__Assignment__: Beneath this task are records; count the lines among them that contain the word "Verbrauchsdaten" and answer with the number only.

__Extracted records__:
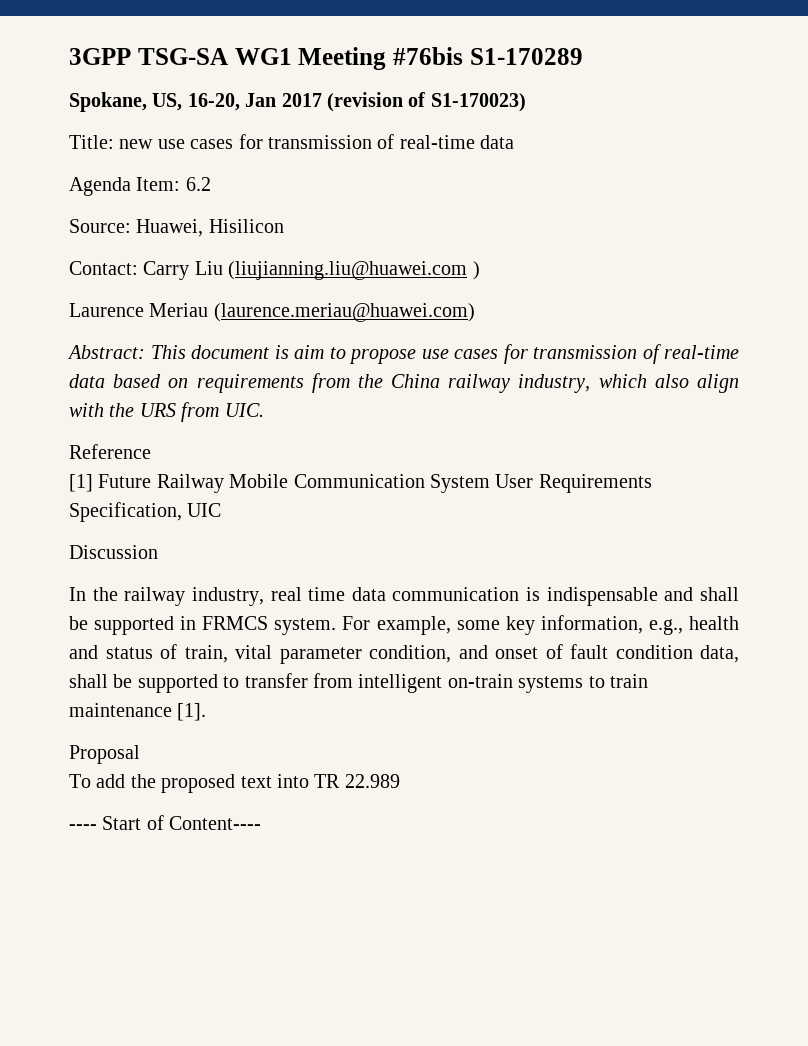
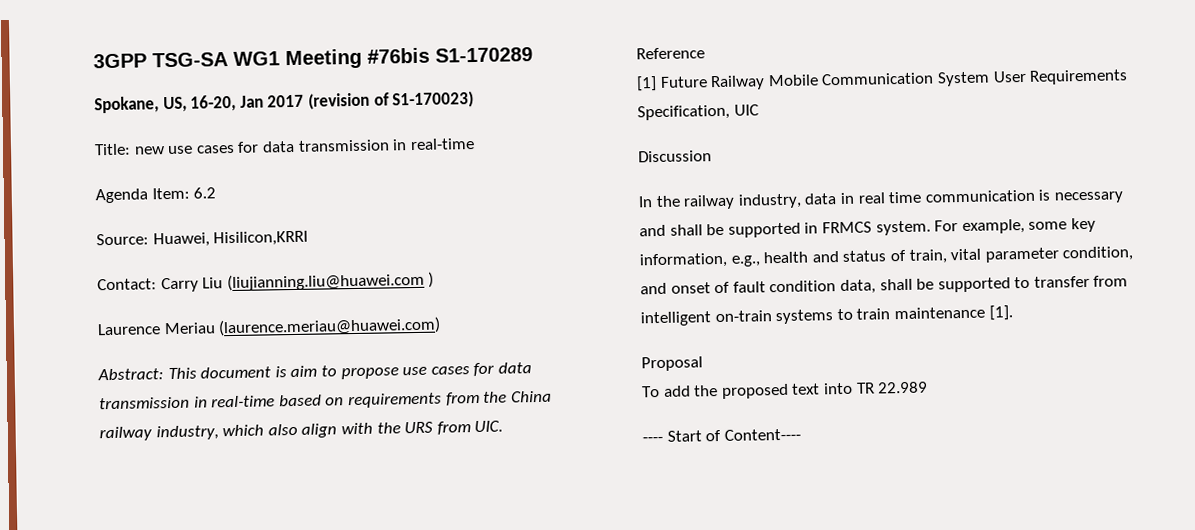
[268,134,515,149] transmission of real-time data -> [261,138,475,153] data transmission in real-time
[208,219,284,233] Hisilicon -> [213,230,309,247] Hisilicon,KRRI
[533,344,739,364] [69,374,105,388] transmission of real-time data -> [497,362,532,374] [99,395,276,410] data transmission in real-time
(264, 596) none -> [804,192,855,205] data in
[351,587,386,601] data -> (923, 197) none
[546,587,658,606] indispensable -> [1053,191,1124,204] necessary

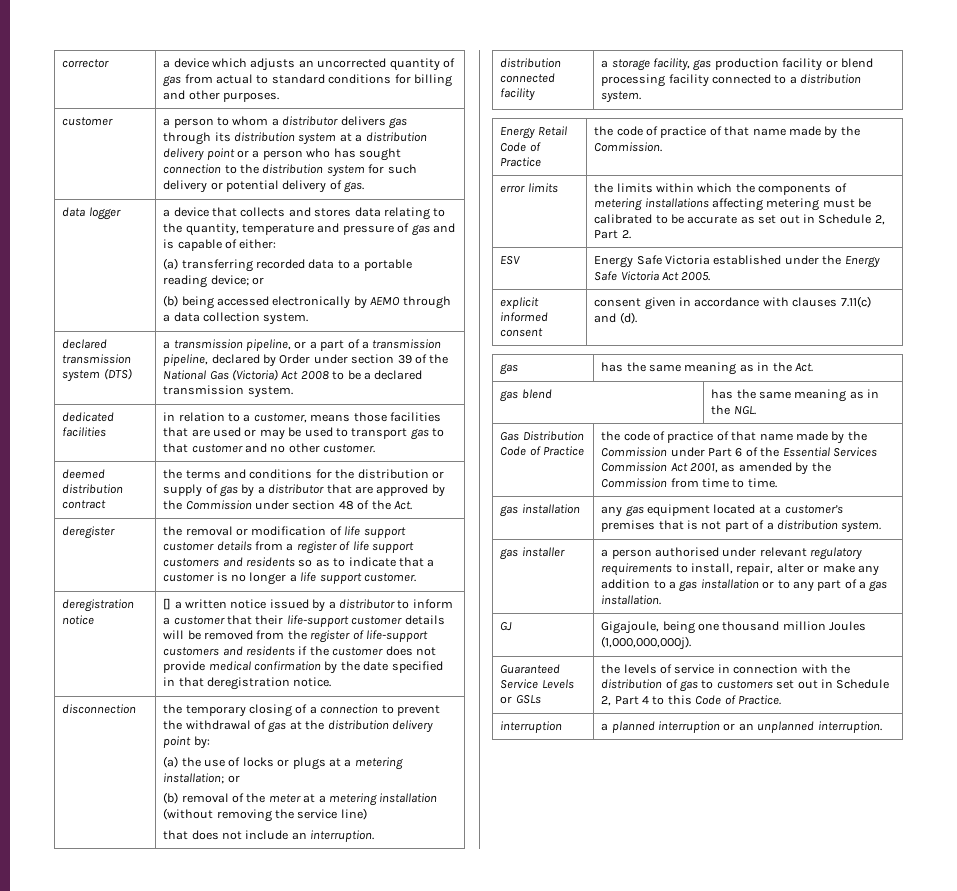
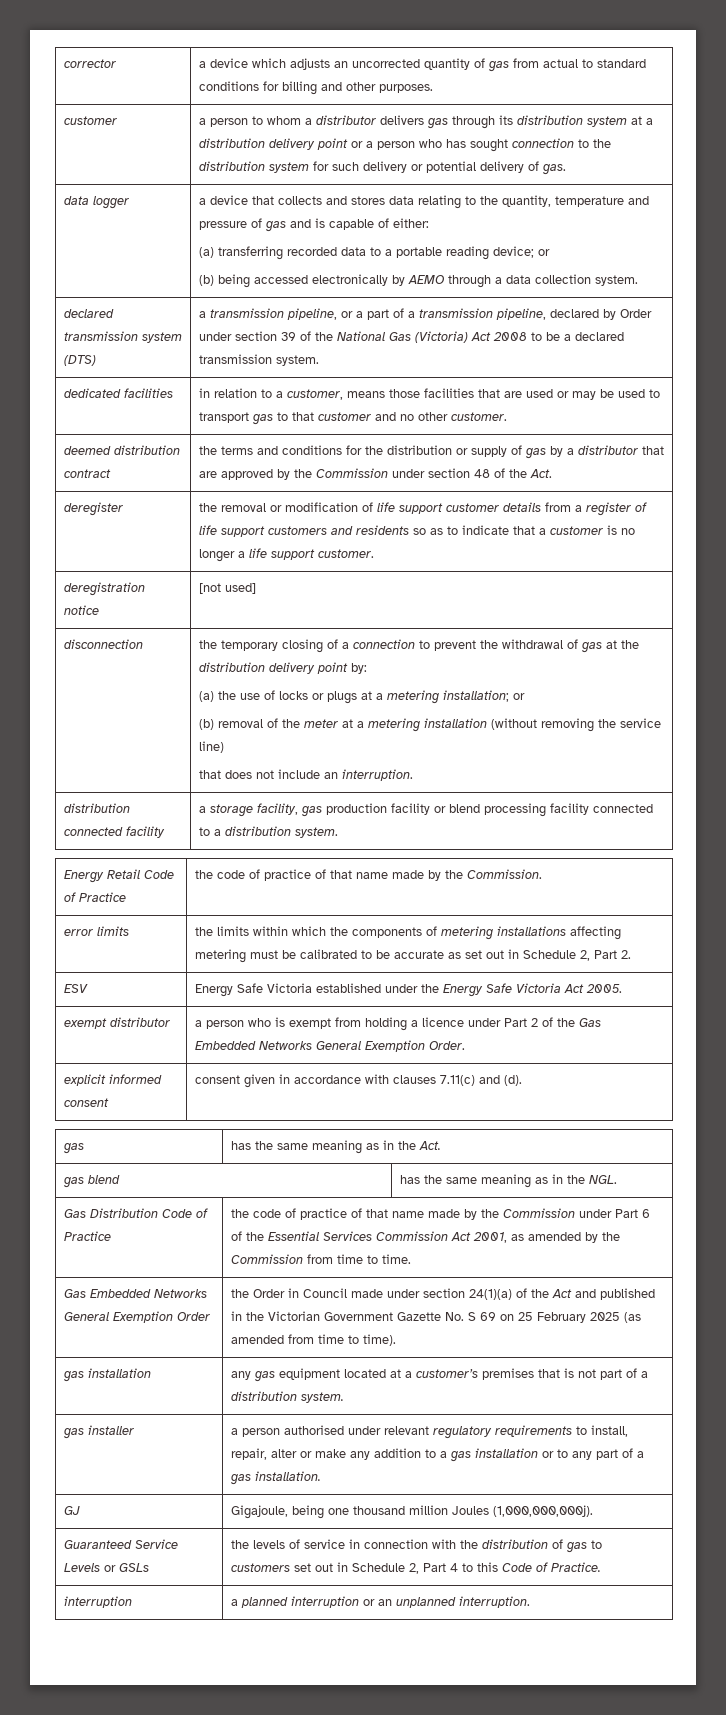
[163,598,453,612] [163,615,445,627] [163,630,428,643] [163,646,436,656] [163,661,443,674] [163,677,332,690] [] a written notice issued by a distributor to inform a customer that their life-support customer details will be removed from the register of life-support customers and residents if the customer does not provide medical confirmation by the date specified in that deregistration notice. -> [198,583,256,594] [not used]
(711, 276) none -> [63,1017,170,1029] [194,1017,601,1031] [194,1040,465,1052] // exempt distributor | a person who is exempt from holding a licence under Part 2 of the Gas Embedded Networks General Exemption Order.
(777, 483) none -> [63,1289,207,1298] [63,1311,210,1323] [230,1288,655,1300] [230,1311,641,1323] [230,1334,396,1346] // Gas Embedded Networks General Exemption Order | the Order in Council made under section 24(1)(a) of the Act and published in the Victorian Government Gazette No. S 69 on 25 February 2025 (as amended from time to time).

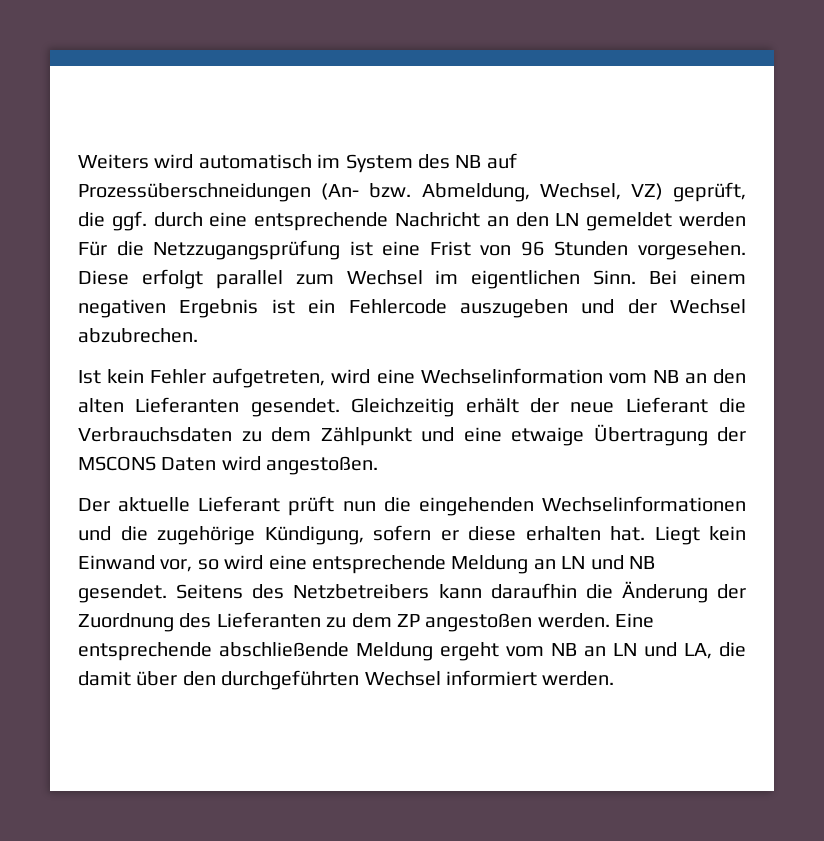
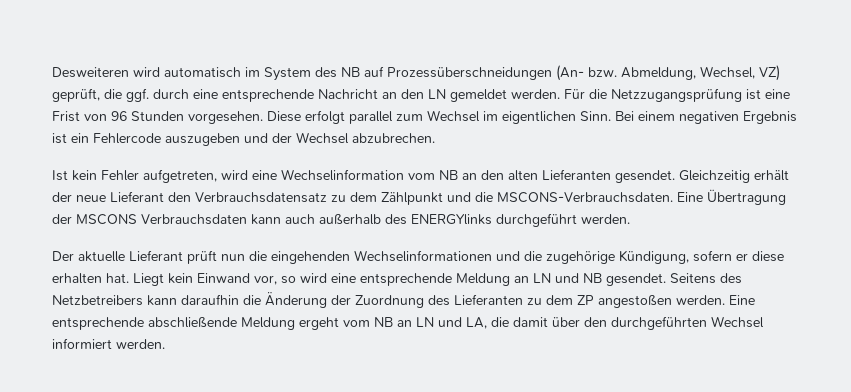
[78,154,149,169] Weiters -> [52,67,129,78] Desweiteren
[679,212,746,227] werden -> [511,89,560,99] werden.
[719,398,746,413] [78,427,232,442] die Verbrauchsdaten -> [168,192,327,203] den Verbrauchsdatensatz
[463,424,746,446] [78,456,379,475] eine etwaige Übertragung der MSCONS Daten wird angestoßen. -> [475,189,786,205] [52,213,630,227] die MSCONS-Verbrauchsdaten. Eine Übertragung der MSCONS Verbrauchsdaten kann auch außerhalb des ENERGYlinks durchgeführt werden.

__Solution for this problem__: 2